Women’s reproductive health should be regulated
- Women are told that it is their responsibility to take on the burden of ensuring that an unwanted pregnancy shouldn’t occur, via birth control that alters their hormone levels
- However, if this is the case, this responsibility should be placed on men too - Vasectomies are reversible and hold a 90% success rate.
Medicine and Science
- Bill Nye: "Insisting on abstinence has been completely ineffective. Closing abortion clinics, not giving women access to birth control, has not been an effective way to lead to healthier societies."
- Many more eggs are fertilized than become humans. Ova accepts sperm a lot, but this fertilised egg needs to get to the uterus. By the fifth day, it reaches the uterus where it implants itself in the endometrium (the uterine lining). If this fertilised egg doesn’t implant, the woman cannot be pregnant. Therefore, a fertilised egg cannot be said to have the same rights as an individual.
- Many scientists agree that human life doesn't actually begin until about 24 weeks after fertilization when our brains start producing wave patterns specific to humans - Scott Gilbert
- At six weeks of pregnancy, an ultrasound can detect "a little flutter in the area that will become the future heart of the baby. This flutter happens because the group of cells that will become the future "pacemaker" of the heart gain the capacity to fire electrical signals" said Dr Saima Aftab. However, “by no means does this flutter translate to the viability of the heart or pregnancy. “The heart still has a lot of development to undergo before it is fully formed...after the detection of the flutter at six weeks, the heart muscle continues to develop over the next four to six weeks”

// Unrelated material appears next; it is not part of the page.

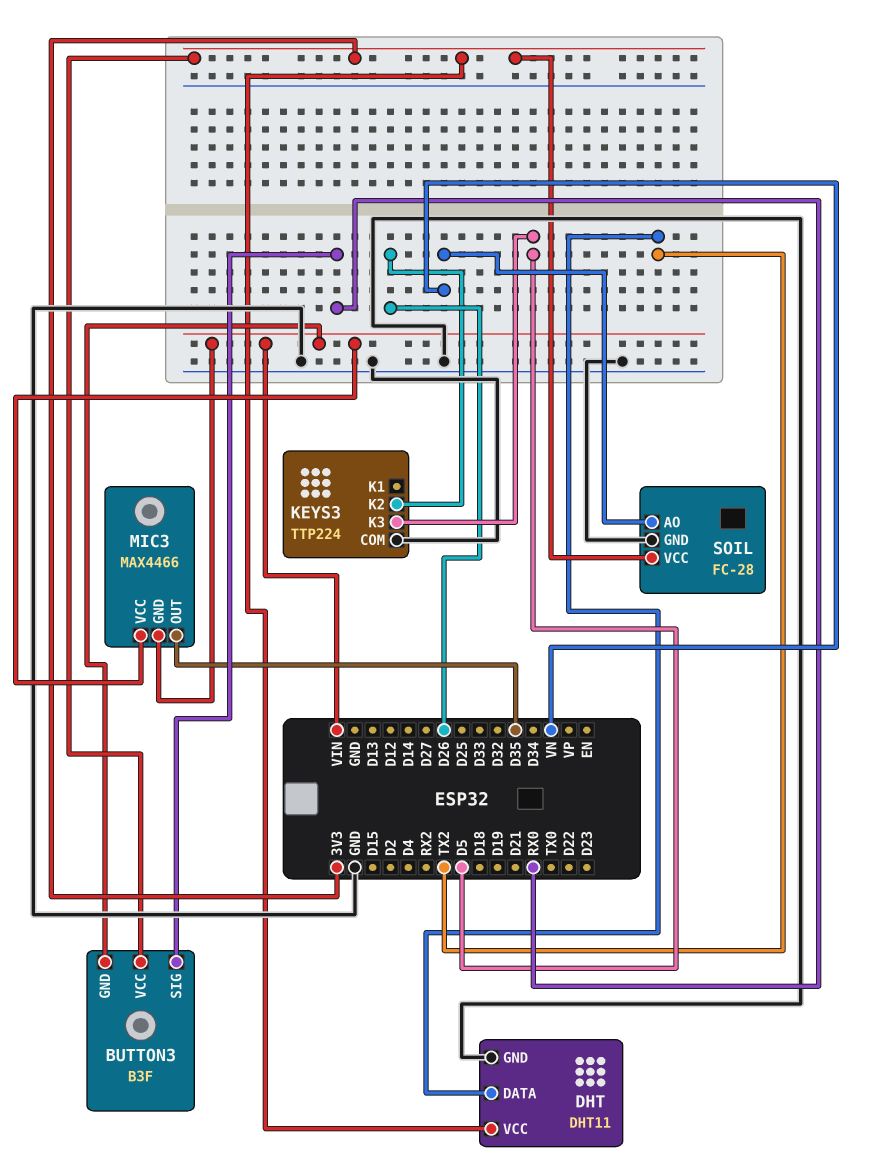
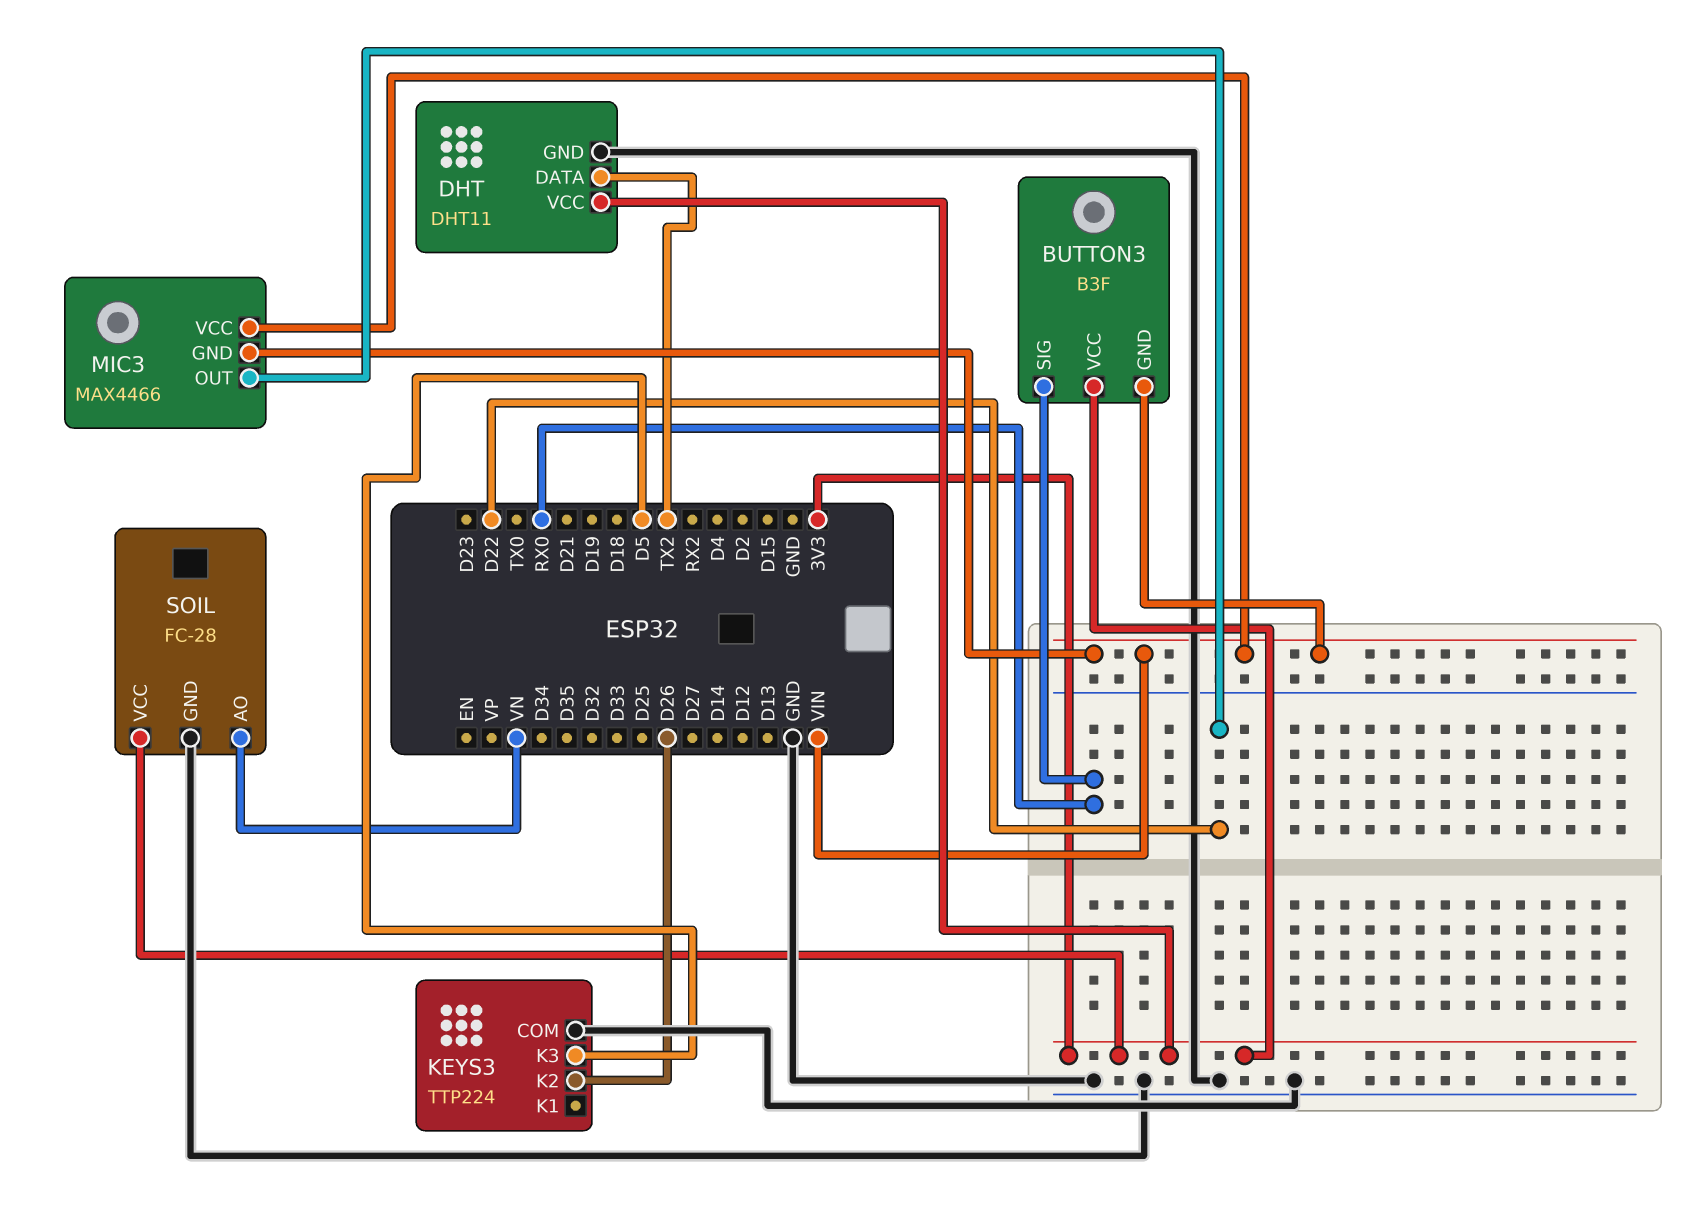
MIC3 pin OUT: D35 -> D22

- Researchers have estimated that 40% to 65% of conceptions end in miscarriages, more than half of which occur so early that pregnancy is not even suspected yet
- A foetus at first trimester is a tiny mass of cells, which exists as part of the woman’s body. It cannot exist on its own because it is not a biologically complete organism.
In conclusion, whilst there are valid arguments for either side of the debate, and both can be viewed as convincing to a certain extent, it ultimately comes down to whether or not you, the reader, support the attempt to legislate women’s freedom and autonomy. Do you believe women’s bodies are property? That their sexuality and personhood can be owned? That their lives are up for debate? It is understandable that the Pro-Life argument is fundamentally an attempt to protect people, or rather what the perception of a “person” is, and the Pro-Choice perspective gives women the free will to make their own decisions regarding their bodies, however, a woman’s body shouldn’t be up for legal debate. She is not a political playground through which people can traipse through, putting laws into motion that are rooted in ignorance and a lack of scientific understanding. It is justified if you personally don’t support abortions and would not get one yourself, but it shouldn’t be decided for someone else. Above all, while the question of whether or not a foetus is a person can be open to interpretation, the question of whether a woman is a person is definitive, and therefore her personhood, rather than fetal personhood, should come first in the discussion for basic bodily autonomy. It’s as simple or as complicated as that.